FIG. 1.

Classic histology of the ameloblast/stratum intermedium complex. (A) Azan staining. Compare the perpendicular orientation of ameloblast (amel) and stratum intermedium (si) cell layers and the red color of the nuclei as revealed by Heidenhain's azan staining protocol. Enamel (en) appears in bright red and dentin (de) in bright blue. The odontoblasts (od) are located immediately adjacent to the pale blue predentin. (B) Masson–Goldner staining. Pierre Masson's connective tissue trichrome stain using Weigert's hematoxylin as a nuclear marker sharply distinguishes between elongated secretory ameloblasts (amel) and perpendicular stratum intermedium (si) cell orientation, while the enamel layer (en) is bright red and the dentin (de) appears in green color. (C) Periodic acid Schiff (PAS) staining of plastic sections.
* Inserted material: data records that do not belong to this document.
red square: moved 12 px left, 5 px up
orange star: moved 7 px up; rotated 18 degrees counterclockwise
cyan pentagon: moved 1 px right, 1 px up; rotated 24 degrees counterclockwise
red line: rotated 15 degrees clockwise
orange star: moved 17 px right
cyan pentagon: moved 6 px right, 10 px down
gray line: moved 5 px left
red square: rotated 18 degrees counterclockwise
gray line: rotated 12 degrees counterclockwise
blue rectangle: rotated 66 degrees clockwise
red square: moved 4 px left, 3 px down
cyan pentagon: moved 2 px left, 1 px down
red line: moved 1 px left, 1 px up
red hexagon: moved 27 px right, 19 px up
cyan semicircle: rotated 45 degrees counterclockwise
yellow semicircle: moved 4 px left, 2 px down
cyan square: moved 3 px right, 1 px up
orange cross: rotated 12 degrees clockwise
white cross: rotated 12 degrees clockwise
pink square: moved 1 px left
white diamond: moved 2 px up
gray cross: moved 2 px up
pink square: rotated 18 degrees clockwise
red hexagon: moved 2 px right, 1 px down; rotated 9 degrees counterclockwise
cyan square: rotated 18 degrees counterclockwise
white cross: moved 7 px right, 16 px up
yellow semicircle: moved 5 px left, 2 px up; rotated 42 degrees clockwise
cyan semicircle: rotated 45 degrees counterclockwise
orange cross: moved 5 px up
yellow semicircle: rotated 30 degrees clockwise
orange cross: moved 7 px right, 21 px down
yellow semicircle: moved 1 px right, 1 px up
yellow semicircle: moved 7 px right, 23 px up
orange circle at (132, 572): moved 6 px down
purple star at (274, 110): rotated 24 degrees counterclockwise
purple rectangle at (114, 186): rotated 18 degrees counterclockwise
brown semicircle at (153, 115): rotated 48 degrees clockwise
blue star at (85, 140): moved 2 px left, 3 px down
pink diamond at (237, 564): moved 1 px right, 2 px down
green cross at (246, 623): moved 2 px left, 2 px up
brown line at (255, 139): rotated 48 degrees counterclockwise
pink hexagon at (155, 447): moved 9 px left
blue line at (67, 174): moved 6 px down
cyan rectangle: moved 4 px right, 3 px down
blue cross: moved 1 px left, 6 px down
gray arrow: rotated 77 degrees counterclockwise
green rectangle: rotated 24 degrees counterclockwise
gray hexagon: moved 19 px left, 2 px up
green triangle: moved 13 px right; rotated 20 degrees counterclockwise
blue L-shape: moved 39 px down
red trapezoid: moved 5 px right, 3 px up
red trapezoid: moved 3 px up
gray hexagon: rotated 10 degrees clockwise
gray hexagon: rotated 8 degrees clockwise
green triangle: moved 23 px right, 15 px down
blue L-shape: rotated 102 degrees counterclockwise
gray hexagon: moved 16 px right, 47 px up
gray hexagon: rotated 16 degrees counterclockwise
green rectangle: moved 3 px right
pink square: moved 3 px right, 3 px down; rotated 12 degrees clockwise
Note the identification of glycogens and other polysaccharides in the ameloblasts (amel) and at the dentin/enamel junction (en/de) and the absence of PAS staining in the stratum intermedium (si) and in the ameloblast secretory vesicles (arrow). (D) Polychromatic Paragon Epoxy stain to identify cellular details on semithin sections. Here the combination of toluidine blue and basic fuchsin resulted in intense dark violet staining of enamel (en) and dentin (de) mineralized tissues and high resolution at the interface between ameloblast (amel) and stratum intermedium (si) cell layers. (E, F) TNAP alkaline phosphatase enzyme immunohistochemistry. Note the strong staining for alkaline phosphatase in the stratum intermedium (si) and the absence thereof in the stellate reticulum (sr), ameloblast (amel), enamel (en), and dentin (de) cell layers (E). (F) is a higher magnification image.